Rewrite the passage of the piece on Putin's future that begins with "It is all about" and ends after "soon as possible.", switching "Machiavellian" to "calculating".

# DOCUMENT EXTRACT
§ §
Why would Putin need to try to return to the Kremlin in 2012? I see no reason why he should. His highest ambition was to become Chairman of Gazprom, and indeed when he was offered the job of prime minister, he suggested that he would like to be given the Gazprom position instead. He is (or at least was at the beginning) a "reluctant" president, who had no team, no strategy, almost no relevant experience and no money, as the state coffers were empty. He is no visionary, and nothing in his presidency suggests that he has a long-term strategy for the country. He tackles a problem when he encounters one. All his presidency could be referenced to a particular problem he was solving and the chain of issues necessary to be addressed for the problem to be solved. An example of this could be the Kursk incident which led to a crisis in the military which demonstrated a lack of funds, as a result, there was a need to improve the economy and he faced resistance from the oligarchs and proceeded with the show case of Mikhail Khodorkovsky. Putin is reactive, not proactive, although when he chooses or is forced to be proactive, he can sometimes be brilliant.

However, he is obviously tired ­ not only physically, but also of the job itself. He has expressed these thoughts sometimes in low-profile public engagements, particularly in the last year or so. He is not a born public figure and all his previous experience and training pushes him to seek a role in the shadows, a role on the back seat of a comfortable car, and this is what I think he would be seeking when he retires. And most probably he will take a role in business rather than politics. Although not based on any factual evidence, my gut feeling is that his public role may be reduced to, say, chairmanship of the Public Chamber, or the Russian Chamber of Commerce, or something similar. I also expect him to become Chairman of Gazprom, maybe not in April 2008, but certainly by the end of 2009.

Is it just personal ambition or does he really feel he has a mission to lead Russia to a new prominence in the world? If my above analysis is correct, I think Putin is not on a mission; he is just a civil servant who has done his job well and wishes to reap the rewards. The age factor also plays an important role - it will be very difficult to persuade the 2012 electorate used to a much younger face to vote for someone in his early 60s. How would the Russian public react to such a prospect? Depending on the spin doctors' budget and instructions, I am quite cynical about it.

How would the West react to a caretaker president with Putin calling the shots behind the scenes? It will be business as usual, but I do not believe that this scenario is possible or being seriously considered. Putin is a master of disguise, and he throws out ideas not only to test them, but to obscure and distract the public from his real goals. I suspect this is such a case.

Eugene Kolesnikov, Private Consultant, The Netherlands

It is all about personal psychology and the bias of perception. One camp, particularly the Western one, sees Putin as a Machiavellian figure obsessed with power. In the eyes of this group, Putin's refusal to run for a third term is some kind of elusive and fiendish move to regain the power he craves by, for example, installing a technical temporary president. This camp is plotting, on behalf of Putin, various machinations that could be implemented to get him back into the Kremlin as soon as possible.
§ §
# DATA EXCERPTS
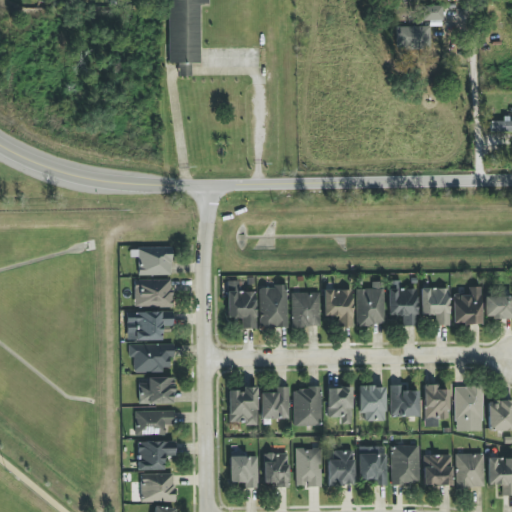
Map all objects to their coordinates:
§ §
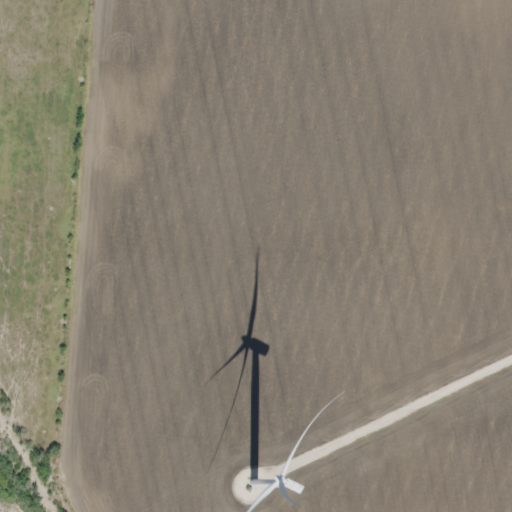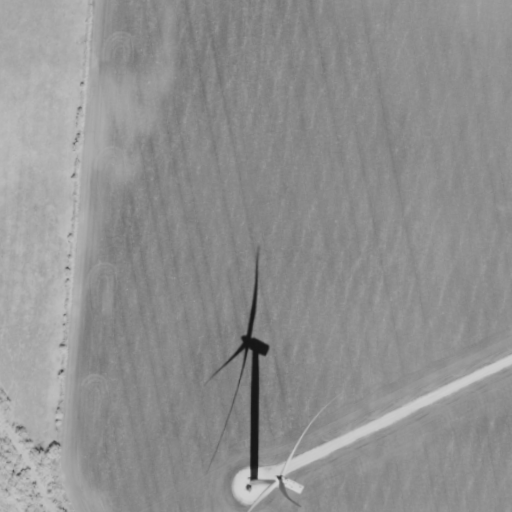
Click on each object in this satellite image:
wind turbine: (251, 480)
§ §
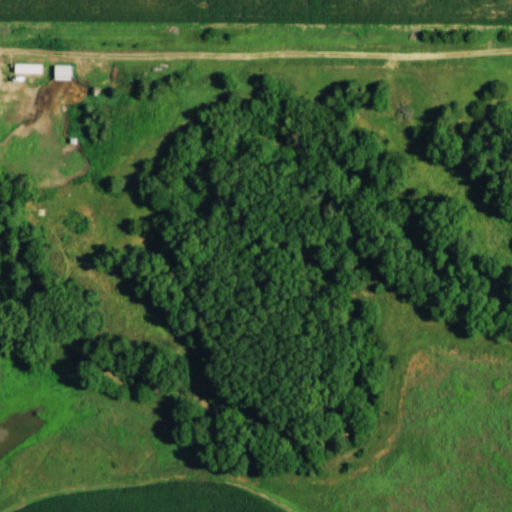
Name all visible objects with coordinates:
§ §
# EXERCISE RESPONSE
It is all about personal psychology and the bias of perception. One camp, particularly the Western one, sees Putin as a calculating figure obsessed with power. In the eyes of this group, Putin's refusal to run for a third term is some kind of elusive and fiendish move to regain the power he craves by, for example, installing a technical temporary president. This camp is plotting, on behalf of Putin, various machinations that could be implemented to get him back into the Kremlin as soon as possible.